Given records START

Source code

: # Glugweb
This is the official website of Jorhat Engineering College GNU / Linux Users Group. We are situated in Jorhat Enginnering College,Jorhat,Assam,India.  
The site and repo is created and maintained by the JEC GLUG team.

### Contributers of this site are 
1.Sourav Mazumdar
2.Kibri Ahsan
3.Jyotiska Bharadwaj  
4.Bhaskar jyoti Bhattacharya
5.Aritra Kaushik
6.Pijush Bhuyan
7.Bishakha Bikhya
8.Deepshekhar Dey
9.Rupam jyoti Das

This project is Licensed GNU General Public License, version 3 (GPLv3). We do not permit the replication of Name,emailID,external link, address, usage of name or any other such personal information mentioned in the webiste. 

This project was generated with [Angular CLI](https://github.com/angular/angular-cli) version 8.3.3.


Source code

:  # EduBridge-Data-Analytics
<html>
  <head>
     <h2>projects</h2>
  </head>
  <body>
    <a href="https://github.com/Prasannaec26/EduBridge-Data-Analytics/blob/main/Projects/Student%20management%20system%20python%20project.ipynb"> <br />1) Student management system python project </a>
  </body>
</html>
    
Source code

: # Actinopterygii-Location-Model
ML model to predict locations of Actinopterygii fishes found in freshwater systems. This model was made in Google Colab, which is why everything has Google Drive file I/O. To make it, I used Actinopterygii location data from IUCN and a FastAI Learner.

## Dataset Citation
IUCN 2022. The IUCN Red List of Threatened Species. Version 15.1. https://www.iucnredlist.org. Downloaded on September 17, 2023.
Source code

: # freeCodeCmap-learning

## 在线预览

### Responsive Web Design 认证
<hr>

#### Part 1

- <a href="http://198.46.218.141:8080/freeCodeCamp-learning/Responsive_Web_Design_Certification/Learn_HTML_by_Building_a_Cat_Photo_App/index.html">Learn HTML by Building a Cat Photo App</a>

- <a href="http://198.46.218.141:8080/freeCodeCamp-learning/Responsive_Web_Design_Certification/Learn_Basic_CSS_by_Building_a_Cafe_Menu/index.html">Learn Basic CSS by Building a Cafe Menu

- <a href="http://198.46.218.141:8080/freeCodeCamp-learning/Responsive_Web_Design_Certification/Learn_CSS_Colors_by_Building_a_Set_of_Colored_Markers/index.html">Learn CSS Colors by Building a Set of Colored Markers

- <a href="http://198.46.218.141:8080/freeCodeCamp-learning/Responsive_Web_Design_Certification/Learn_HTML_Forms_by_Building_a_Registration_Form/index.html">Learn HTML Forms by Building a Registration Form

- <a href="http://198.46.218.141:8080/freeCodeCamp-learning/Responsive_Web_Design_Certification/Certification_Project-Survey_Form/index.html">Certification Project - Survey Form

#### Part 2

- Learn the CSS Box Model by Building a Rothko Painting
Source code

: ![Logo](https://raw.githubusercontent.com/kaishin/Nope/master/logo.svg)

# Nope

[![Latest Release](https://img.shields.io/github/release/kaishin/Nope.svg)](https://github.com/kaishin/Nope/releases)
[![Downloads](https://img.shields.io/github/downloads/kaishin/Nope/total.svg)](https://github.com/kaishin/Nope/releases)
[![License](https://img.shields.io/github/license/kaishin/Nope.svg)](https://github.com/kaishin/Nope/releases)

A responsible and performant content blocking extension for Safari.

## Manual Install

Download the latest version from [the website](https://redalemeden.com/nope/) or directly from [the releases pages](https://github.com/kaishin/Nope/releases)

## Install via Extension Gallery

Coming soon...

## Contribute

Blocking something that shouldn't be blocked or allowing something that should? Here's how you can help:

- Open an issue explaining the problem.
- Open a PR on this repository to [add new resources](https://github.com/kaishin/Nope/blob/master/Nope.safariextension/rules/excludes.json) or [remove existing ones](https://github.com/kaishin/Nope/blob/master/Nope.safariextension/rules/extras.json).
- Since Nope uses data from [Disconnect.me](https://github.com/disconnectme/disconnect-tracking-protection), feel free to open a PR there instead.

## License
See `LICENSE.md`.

Given records END

◆ **Instructions to follow**: Report every line of the material above in which "Install" appears.

◆ **Output for this exercise**:
## Manual Install
## Install via Extension Gallery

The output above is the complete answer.